Even expensive and top-of-the-line hardware is fallible. Last night (at the time of writing) my main workstation’s PSU burned. I mean, not soft-failed and powered down, I mean burned. With the acrid smell filling the room, I knew something went very wrong the instant I entered my study. I found my computer powered down, non-responsive. I wasn’t too worried because I knew that even if the computer went dead for good, I would not loose much data since, you know, I have backups.
Are you capable of surviving your own little Data Hiroshima?
So I after a few quick tests, I gather that the computer is dead for good. I don’t know the extend of the damage, but by the smell, it doesn’t look good. Inspecting the computer with a flashlight (well, yeah, maybe I watched too many CSI episodes) I gather that the motherboard and other components are not damaged—no burn marks and no exploded capacitors. So I remove the drives and get to a local computer shop to get a new power supply unit to be installed.
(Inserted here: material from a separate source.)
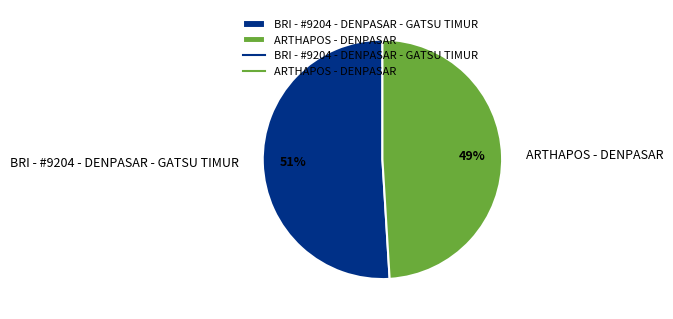

How many slices are in this pie chart?

2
When I got the computer back, I ran an extensive memory test to make sure the RAM survived. I then had the S.M.A.R.T. hard drives to self-test using smartctl tools (and they’re already in the Ubuntu repositories). Apparently, the computer survived the failure with no detectable problems. However, these tests take a good while (several hours) so I disassembled the faulty PSU to get a good look at it in the mean time.
Not a very nice sight.
Years ago, when I was still using Windows, I would have been very unnerved by this event because 1) you cannot easily transfer a Windows OS from one computer to the other by simply exchanging drives and 2) I wasn’t too hot on redundancy and backups.
The first problem is largely solved by Ubuntu. Exchanging a drive from a machine to the other of same general architecture (e.g., from AMD64 to AMD64) results in very little problems: change the Ethernet adapter number from eth0 to eth1 and possibly change the graphics drivers (using sudo dpkg-reconfigure xserver-xorg). Otherwise, your OS will reboot just fine. Unlike Windows which will probably BSOD if drivers are missing or fail to initialize. I have no idea what a hard drive transplant does to the Windows Genuine Advantage software, but I’m sure you won’t like it.
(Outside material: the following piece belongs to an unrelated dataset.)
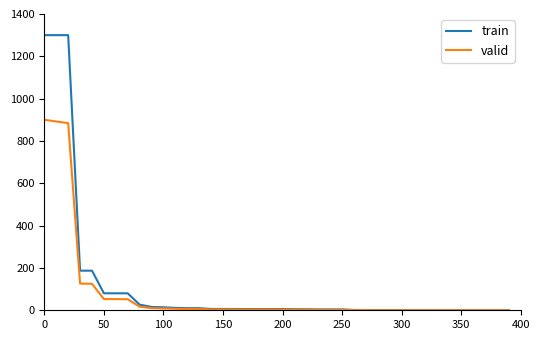

Which series has the widest spread of values?

train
The second problem is solved by my systematic backing up of my data. You may also wonder right now just how reliable your data backup strategy is. Let us consider a few:
- Copies of files on the same disk. Somewhat protects you from bad manipulations as the file can be recovered from a different location on the same disk. If the disk fails, you loose everything.
- Copies of files on different disk(s), same computer. Provides some protection against disk failure. RAID arrays (with many different levels) offer you protection against individual drive failure by using redundancy spread across many drives in the same machine. If your machine is heavily damaged, you may lose all data. For example; a bad PSU that shorts everything, including sufficiently many drives to circumvent the RAID redundancy.
- Copies on a different machine, on-site. Periodical synchronisation of files against a another file-system protects you from catastrophic failure of a single machine, whether or not you have many drives and redundancy in the same machine, but does not protect you against a site-wide catastrophic event, however unlikely, such as, well, I don’t know, flash flooding or fire.
- Copies on a remote media or machine off site. Periodical synchronisation of files against a removable media (something like, say, a USB hard drive that you keep off-site or that you bring from a secure location to exchange with the current copy. So you make a full (or incremental) backup one media then go to the secure location and exchange it for the second media, which you bring back for the next backup. In this way, you minimize the time both copies are at the same location. So, even if the site is nuked from orbit, the other copy should survive in the secure location.
You do realize that none of those techniques are absolutely bad and that they work better when you combine them. You may keep working copies in two locations on your file system (maybe using a revision control system), which is protected by RAID, which is periodically synchronized with a remote, but one-site computer for fast retrieval, which is in turn periodically backuped on the off-site medias should something really bad happen.
I must confess that I do most of the above. I do not have machines configured with RAID drives, but I do sync them nightly on a dedicated backup machine. I do make copies on removable drives. I do exchange them once in a while from a secure location. You may think it’s stupid, that I cannot possibly have data that’s worth that much trouble. Well, of course, I beg to differ. Not only do I have lots of source code, test data, and music, I also have a number of documents that I cannot get back from other sources. The LaTeX source code from my Ph. d. thesis and many other texts. The 30 000 or so pictures I shot over a period of several years. And countless other little things.
As our lives become increasingly dependent on technology—whether it’s our online presence on social networking sites or our use of digital photography to record our memories—it makes plenty of sense to make sure that none of this information is lost forever because of a faulty computer.
So, start training for your backup jutsu right now.